INSTRUCTIONS FOR THE TASK:
Find each line below that includes "including", then copy it.

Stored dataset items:

=== Section Start ===

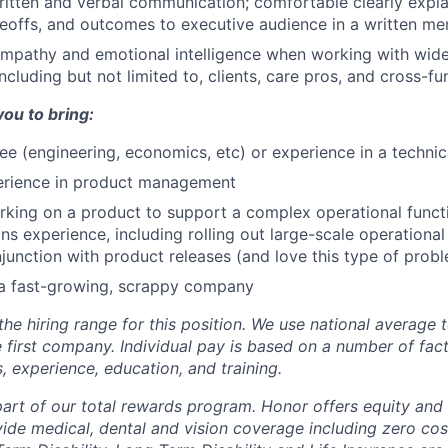
itten and verbal communication; comfortable clearly expla
deoffs, and outcomes to executive audience in a written m
mpathy and emotional intelligence when working with wide
ncluding but not limited to, clients, care pros, and cross-f
you to bring:
ee (engineering, economics, etc) or experience in a technic
erience in product management
king on a product to support a complex operational funct
ons experience, including rolling out large-scale operationa
junction with product releases (and love this type of prob
 a fast-growing, scrappy company
the hiring range for this position. We use national average
 first company. Individual pay is based on a number of fact
ls, experience, education, and training.
 part of our total rewards program. Honor offers equity and
de medical, dental and vision coverage including zero cos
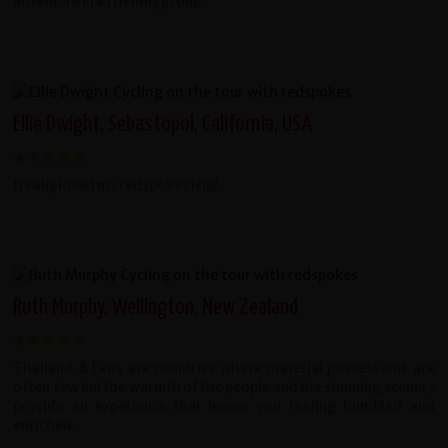
adventure in a friendly group.
Ellie Dwight, Sebastopol, California, USA
I really loved my redspokes trip!
Ruth Murphy, Wellington, New Zealand
Thailand & Laos are countries where material possessions are
often few but the warmth of the people and the stunning scenery
provide an experience that leaves you feeling humbled and
enriched.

=== Section End ===

WORKED SOLUTION:
ons experience, including rolling out large-scale operationa
de medical, dental and vision coverage including zero cos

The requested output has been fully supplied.